» **Source extract**
↓

New Scientific Research: Blackadder Blackcurrants
New Zealand blackcurrant research to support mental performance and brain health
IntroductionWith the growth in an ageing population comes a rising number of brain health conditions. And with over 50,000 Kiwis recorded as living with dementia – two-thirds of those with Alzheimer’s, and approximately 1 in 500 New Zealanders with Parkinson’s – more research is paramount.
Newly published New Zealand research is creating waves internationally by illustrating that the New Zealand-bred Blackadder blackcurrant variety not only increased reaction time while maintaining accuracy, but has the potential to help maintain brain health during natural ageing.
This article explores the many health benefits attributed to blackcurrants, their potential role in improving brain function conditions and how Barker’s of Geraldine, has managed to bring the “Blackadder” to supermarkets nationwide.
Brain health in New ZealandAccording to Alzheimer’s New Zealand over 50,000 Kiwis are recorded as living with dementia and these numbers are on the rise.

↑

» **Activity**
Carry on the article about the Blackadder blackcurrant research, picking up after its last sentence.

» **Data section**
↓

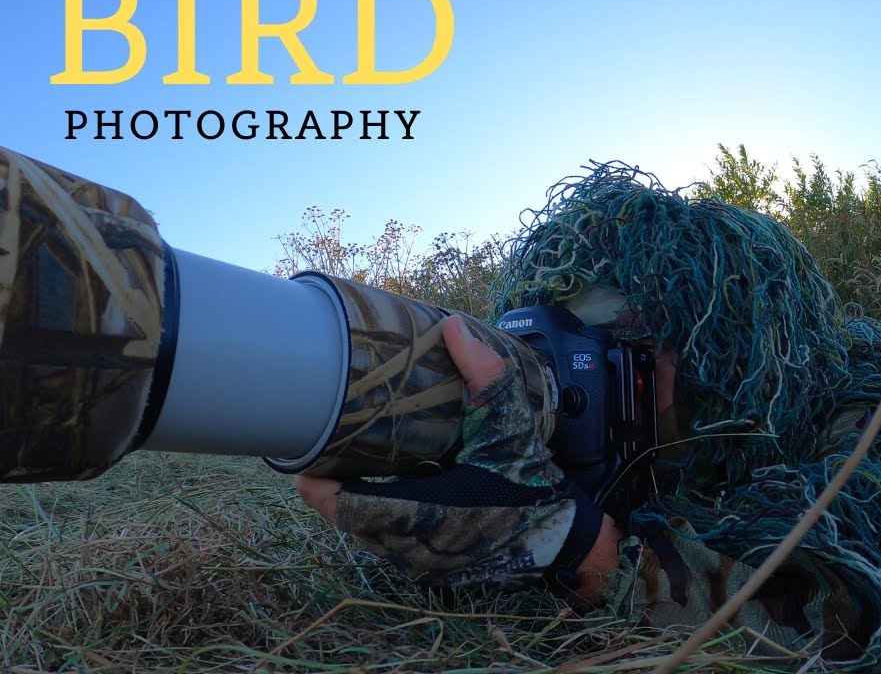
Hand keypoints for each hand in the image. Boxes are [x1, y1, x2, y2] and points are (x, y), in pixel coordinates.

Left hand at [295, 314, 608, 591]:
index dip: (322, 491)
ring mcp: (423, 564)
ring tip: (342, 466)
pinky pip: (388, 544)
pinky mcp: (430, 569)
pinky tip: (379, 488)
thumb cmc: (533, 481)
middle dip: (334, 491)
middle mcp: (418, 548)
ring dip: (354, 504)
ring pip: (368, 535)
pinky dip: (378, 517)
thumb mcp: (511, 424)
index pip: (354, 510)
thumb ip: (484, 376)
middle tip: (318, 454)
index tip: (302, 464)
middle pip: (353, 521)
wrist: (562, 535)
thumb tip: (453, 327)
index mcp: (430, 514)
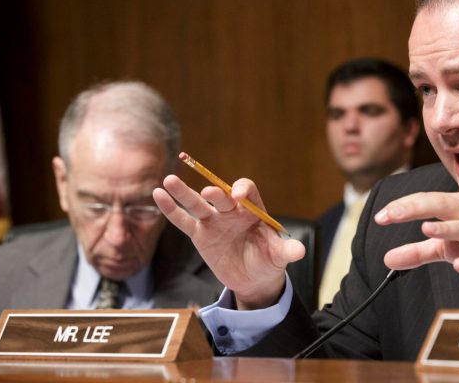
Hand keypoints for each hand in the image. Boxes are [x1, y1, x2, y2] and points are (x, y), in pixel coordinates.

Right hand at [153, 175, 304, 309]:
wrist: (254, 278)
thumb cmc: (268, 259)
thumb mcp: (279, 256)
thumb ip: (287, 250)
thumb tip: (300, 251)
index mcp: (253, 209)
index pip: (247, 191)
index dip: (242, 190)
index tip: (238, 197)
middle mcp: (231, 211)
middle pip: (221, 196)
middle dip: (216, 193)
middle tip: (210, 193)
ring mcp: (214, 221)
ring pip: (197, 204)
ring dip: (184, 192)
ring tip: (169, 180)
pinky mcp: (200, 234)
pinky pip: (183, 221)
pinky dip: (171, 209)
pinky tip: (158, 195)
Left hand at [374, 192, 458, 283]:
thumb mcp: (446, 248)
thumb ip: (418, 252)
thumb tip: (387, 259)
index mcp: (454, 207)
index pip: (424, 201)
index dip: (402, 207)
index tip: (380, 217)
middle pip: (440, 204)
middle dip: (415, 207)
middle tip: (392, 214)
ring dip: (446, 228)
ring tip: (426, 229)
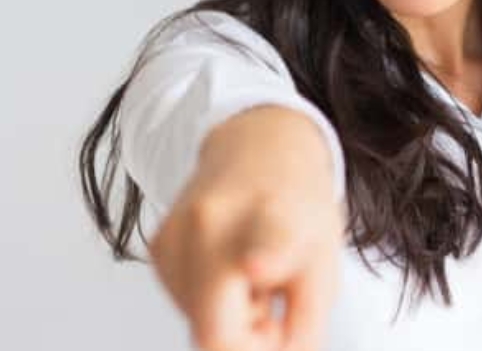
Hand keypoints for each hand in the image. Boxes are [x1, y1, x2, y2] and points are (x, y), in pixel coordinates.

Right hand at [147, 106, 345, 350]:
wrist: (261, 148)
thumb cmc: (297, 207)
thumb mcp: (325, 264)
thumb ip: (305, 324)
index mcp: (275, 216)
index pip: (269, 242)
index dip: (267, 259)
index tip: (254, 264)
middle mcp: (216, 220)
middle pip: (215, 327)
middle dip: (248, 342)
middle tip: (273, 314)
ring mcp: (178, 231)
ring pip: (198, 324)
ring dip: (229, 321)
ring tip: (252, 278)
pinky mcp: (157, 245)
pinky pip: (183, 305)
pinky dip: (208, 304)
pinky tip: (226, 270)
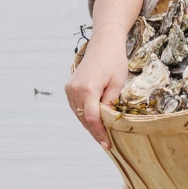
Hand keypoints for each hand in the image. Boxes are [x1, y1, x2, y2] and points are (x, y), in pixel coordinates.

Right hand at [65, 26, 128, 148]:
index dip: (100, 134)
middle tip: (106, 144)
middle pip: (84, 119)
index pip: (92, 119)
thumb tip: (107, 120)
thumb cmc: (114, 61)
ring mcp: (70, 88)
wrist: (103, 44)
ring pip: (79, 115)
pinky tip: (94, 123)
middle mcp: (75, 90)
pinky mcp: (69, 87)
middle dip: (95, 132)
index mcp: (88, 89)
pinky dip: (85, 116)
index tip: (108, 145)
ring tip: (102, 136)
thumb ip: (110, 103)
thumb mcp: (118, 83)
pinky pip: (76, 107)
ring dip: (89, 126)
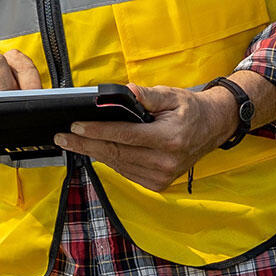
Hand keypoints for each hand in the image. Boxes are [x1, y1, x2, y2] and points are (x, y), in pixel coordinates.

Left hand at [55, 82, 232, 191]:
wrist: (213, 128)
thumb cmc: (190, 109)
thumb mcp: (172, 95)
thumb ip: (147, 96)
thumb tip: (123, 91)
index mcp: (170, 138)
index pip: (125, 136)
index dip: (97, 131)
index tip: (75, 125)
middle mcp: (166, 161)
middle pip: (116, 153)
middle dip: (85, 144)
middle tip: (62, 136)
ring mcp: (163, 176)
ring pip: (118, 164)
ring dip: (93, 153)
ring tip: (71, 142)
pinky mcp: (158, 183)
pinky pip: (125, 172)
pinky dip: (109, 160)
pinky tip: (94, 150)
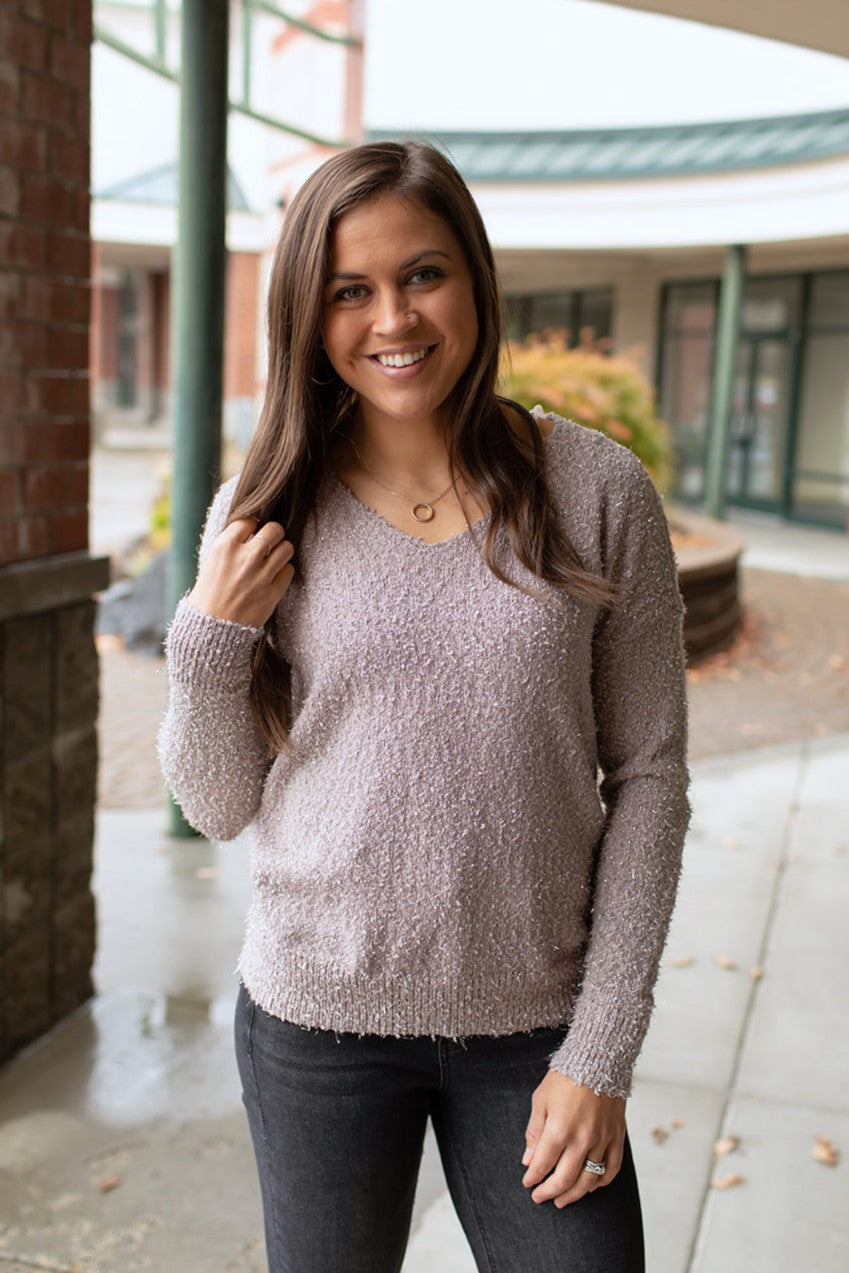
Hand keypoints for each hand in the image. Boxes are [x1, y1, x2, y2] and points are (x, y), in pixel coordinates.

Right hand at [187, 518, 294, 627]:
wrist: (211, 627)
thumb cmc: (210, 593)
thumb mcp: (212, 560)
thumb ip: (231, 544)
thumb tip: (253, 529)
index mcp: (225, 547)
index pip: (249, 520)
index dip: (252, 526)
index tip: (252, 533)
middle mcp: (245, 558)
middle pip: (274, 529)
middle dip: (273, 534)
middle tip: (269, 543)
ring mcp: (261, 575)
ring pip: (287, 548)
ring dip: (282, 551)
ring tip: (274, 558)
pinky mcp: (273, 592)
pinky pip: (289, 570)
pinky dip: (283, 572)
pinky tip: (273, 576)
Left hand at [522, 1071, 625, 1207]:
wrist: (598, 1059)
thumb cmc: (565, 1077)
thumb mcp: (541, 1100)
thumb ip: (534, 1132)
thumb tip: (528, 1160)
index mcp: (559, 1129)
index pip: (543, 1164)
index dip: (533, 1178)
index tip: (527, 1183)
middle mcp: (582, 1139)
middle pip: (565, 1179)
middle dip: (549, 1192)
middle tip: (540, 1198)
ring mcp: (602, 1140)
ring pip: (589, 1179)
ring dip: (574, 1194)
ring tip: (562, 1201)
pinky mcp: (617, 1137)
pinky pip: (612, 1168)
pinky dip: (601, 1182)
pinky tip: (590, 1186)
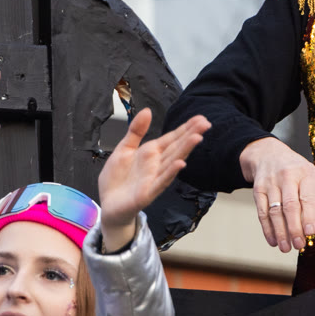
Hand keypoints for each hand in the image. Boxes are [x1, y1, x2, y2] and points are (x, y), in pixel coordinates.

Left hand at [96, 110, 208, 251]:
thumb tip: (147, 110)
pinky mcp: (147, 193)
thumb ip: (136, 131)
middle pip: (176, 148)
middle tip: (206, 123)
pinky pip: (160, 182)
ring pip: (172, 162)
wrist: (108, 204)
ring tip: (197, 137)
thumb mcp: (124, 149)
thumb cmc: (117, 178)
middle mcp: (156, 165)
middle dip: (190, 135)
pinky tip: (180, 164)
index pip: (172, 138)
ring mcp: (154, 179)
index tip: (200, 118)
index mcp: (151, 153)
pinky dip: (170, 173)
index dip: (185, 128)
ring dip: (185, 151)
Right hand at [238, 135, 314, 252]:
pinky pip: (261, 212)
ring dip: (280, 232)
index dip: (309, 215)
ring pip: (274, 210)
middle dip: (294, 228)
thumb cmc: (297, 171)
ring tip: (286, 247)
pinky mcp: (257, 190)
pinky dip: (267, 228)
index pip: (307, 197)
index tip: (310, 232)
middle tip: (298, 245)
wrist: (269, 154)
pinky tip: (273, 240)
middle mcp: (287, 176)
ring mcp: (270, 183)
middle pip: (290, 205)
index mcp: (306, 174)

↑

» **Response**
Recent estimates from the organisation showed the number of people living with dementia was set to triple by 2050, with over 2.6% of the population with the condition (59% female and 41% male). However, the World Alzheimer Report, 2011 revealed that in countries like New Zealand, only 60% of cases are documented. This means that there is potentially a further 40% of people with dementia in New Zealand that have not yet been diagnosed.
The most common form of dementia, an umbrella term used to describe a group of conditions that affect how well our brains work, is Alzheimer’s disease – which around two-thirds of people with dementia have. It can affect anyone, and as people get older the chances of developing dementia increase. The symptoms each person experiences depends on the parts of the brain that are affected. However, the most common dementia symptoms include changes in memory, thinking, behaviour, personality and emotions.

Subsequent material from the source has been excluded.